4) O Desafio da Soberania Estatal e o Esquecimento do Direito Natural 

É fundamental entender que o direito à assistência religiosa não é uma "concessão" graciosa do Estado aos seus "súditos". Pelo contrário, trata-se de um direito inerente à condição humana, que o Estado tem o dever de reconhecer, proteger e garantir. Essa distinção é vital. Se o direito é visto como algo meramente "concedido", o Estado sente-se no direito de regulá-lo, limitá-lo e até mesmo suspendê-lo conforme sua conveniência ou sua interpretação burocrática, sem se submeter a um limite superior.

Essa visão deriva, em grande parte, de uma leitura extrema do positivismo jurídico, onde a lei válida é aquela posta pelo poder soberano do Estado, e não há autoridade superior que possa contestá-la ou delimitá-la. Nesse cenário, a Constituição se torna o ápice da pirâmide normativa, mas seu conteúdo pode ser interpretado de forma literal e restritiva, esvaziando a força de princípios que, embora positivados, têm uma raiz mais profunda.

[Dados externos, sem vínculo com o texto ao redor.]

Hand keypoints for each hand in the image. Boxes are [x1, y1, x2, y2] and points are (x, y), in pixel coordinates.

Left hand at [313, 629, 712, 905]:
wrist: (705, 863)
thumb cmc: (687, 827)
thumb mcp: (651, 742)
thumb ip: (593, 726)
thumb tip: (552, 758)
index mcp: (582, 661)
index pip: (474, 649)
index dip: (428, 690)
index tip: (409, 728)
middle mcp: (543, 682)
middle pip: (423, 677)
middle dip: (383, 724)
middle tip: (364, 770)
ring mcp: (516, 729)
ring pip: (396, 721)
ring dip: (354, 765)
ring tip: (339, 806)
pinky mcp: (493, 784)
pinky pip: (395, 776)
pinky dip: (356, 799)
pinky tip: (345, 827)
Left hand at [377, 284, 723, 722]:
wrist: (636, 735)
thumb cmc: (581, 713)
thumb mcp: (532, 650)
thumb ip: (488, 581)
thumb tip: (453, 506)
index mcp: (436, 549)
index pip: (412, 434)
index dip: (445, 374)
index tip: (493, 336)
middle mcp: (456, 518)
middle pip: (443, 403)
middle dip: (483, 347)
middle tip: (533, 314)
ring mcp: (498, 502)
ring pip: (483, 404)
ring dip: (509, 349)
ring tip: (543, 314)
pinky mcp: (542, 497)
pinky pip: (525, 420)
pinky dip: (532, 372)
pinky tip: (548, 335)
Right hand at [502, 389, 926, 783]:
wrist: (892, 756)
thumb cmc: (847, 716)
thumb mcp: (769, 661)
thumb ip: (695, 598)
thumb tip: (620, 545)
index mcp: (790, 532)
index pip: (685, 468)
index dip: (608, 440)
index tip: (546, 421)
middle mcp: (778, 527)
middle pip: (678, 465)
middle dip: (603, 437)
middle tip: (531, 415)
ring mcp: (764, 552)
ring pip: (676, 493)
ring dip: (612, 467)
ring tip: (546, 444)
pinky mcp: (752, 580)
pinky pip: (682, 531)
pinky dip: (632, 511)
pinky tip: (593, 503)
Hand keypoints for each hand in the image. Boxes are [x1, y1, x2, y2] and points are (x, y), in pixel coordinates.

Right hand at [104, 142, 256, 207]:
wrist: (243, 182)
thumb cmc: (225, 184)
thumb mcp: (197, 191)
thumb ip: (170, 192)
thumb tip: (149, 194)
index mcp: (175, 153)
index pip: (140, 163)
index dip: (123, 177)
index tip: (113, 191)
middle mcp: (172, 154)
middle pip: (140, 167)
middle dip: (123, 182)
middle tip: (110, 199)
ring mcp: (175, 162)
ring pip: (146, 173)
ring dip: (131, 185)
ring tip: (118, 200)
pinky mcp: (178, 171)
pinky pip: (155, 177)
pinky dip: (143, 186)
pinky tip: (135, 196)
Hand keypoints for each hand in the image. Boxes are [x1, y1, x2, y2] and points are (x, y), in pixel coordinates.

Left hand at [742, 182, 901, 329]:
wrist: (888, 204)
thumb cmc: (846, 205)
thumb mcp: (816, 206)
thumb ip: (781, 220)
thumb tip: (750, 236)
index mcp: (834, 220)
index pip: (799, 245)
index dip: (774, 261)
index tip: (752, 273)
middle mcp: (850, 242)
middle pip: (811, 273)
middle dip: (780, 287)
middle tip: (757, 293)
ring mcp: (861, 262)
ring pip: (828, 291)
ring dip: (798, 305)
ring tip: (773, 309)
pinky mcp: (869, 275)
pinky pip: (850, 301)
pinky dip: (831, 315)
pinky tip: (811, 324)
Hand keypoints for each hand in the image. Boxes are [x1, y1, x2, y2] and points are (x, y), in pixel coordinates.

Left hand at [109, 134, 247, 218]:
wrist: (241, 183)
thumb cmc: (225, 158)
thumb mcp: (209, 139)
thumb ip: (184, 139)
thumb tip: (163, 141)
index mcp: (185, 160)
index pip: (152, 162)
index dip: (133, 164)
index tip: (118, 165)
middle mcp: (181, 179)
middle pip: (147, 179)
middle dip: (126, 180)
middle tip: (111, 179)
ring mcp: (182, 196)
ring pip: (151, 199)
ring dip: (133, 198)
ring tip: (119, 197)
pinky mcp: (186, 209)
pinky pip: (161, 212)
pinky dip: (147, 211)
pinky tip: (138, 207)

Entretanto, o direito natural surge precisamente como um desses delimitadores inalienáveis do poder estatal. Ele argumenta que existem valores, princípios e direitos que são inerentes à natureza humana e à justiça, válidos universalmente e independentemente de serem escritos em leis. A liberdade de consciência, a dignidade, a busca por amparo espiritual – esses são direitos que, para os jusnaturalistas, não são criados pelo Estado, mas apenas por ele reconhecidos e protegidos. O Estado, portanto, não está "acima de tudo e de todos"; ele está limitado por esses direitos preexistentes.

 

5) A Consequência: Burocracia versus Dignidade 

A desconsideração ou o "esquecimento" do direito natural no imaginário jurídico e social é o que gera as "brechas legalistas" e os problemas burocráticos. Quando a assistência religiosa é tratada como um mero item de "serviço" regulado por portarias, sujeita a horários rígidos e à conveniência administrativa, ignora-se sua dimensão existencial e a urgência que ela representa para o paciente em seu momento de fragilidade máxima.

A burocracia, nesse contexto, deixa de ser uma ferramenta de organização para se tornar uma barreira à efetivação de um direito fundamental. A prioridade da "rotina hospitalar" sobre a necessidade de um último sacramento ou de uma oração de conforto em face da morte iminente não é uma falha operacional; é uma falha conceitual, um reflexo da incapacidade de reconhecer que certos direitos não podem ser subjugados à conveniência administrativa, pois sua violação atinge a própria essência da dignidade humana.

Resgatar a percepção do direito natural como um limite intrínseco ao poder do Estado e um fundamento para a interpretação de todas as leis é, sim, um desafio complexo na era pós-positivista. Contudo, é um passo essencial para garantir que a justiça e a humanidade prevaleçam sobre a mera formalidade legal, especialmente em contextos tão sensíveis como a saúde e a vida.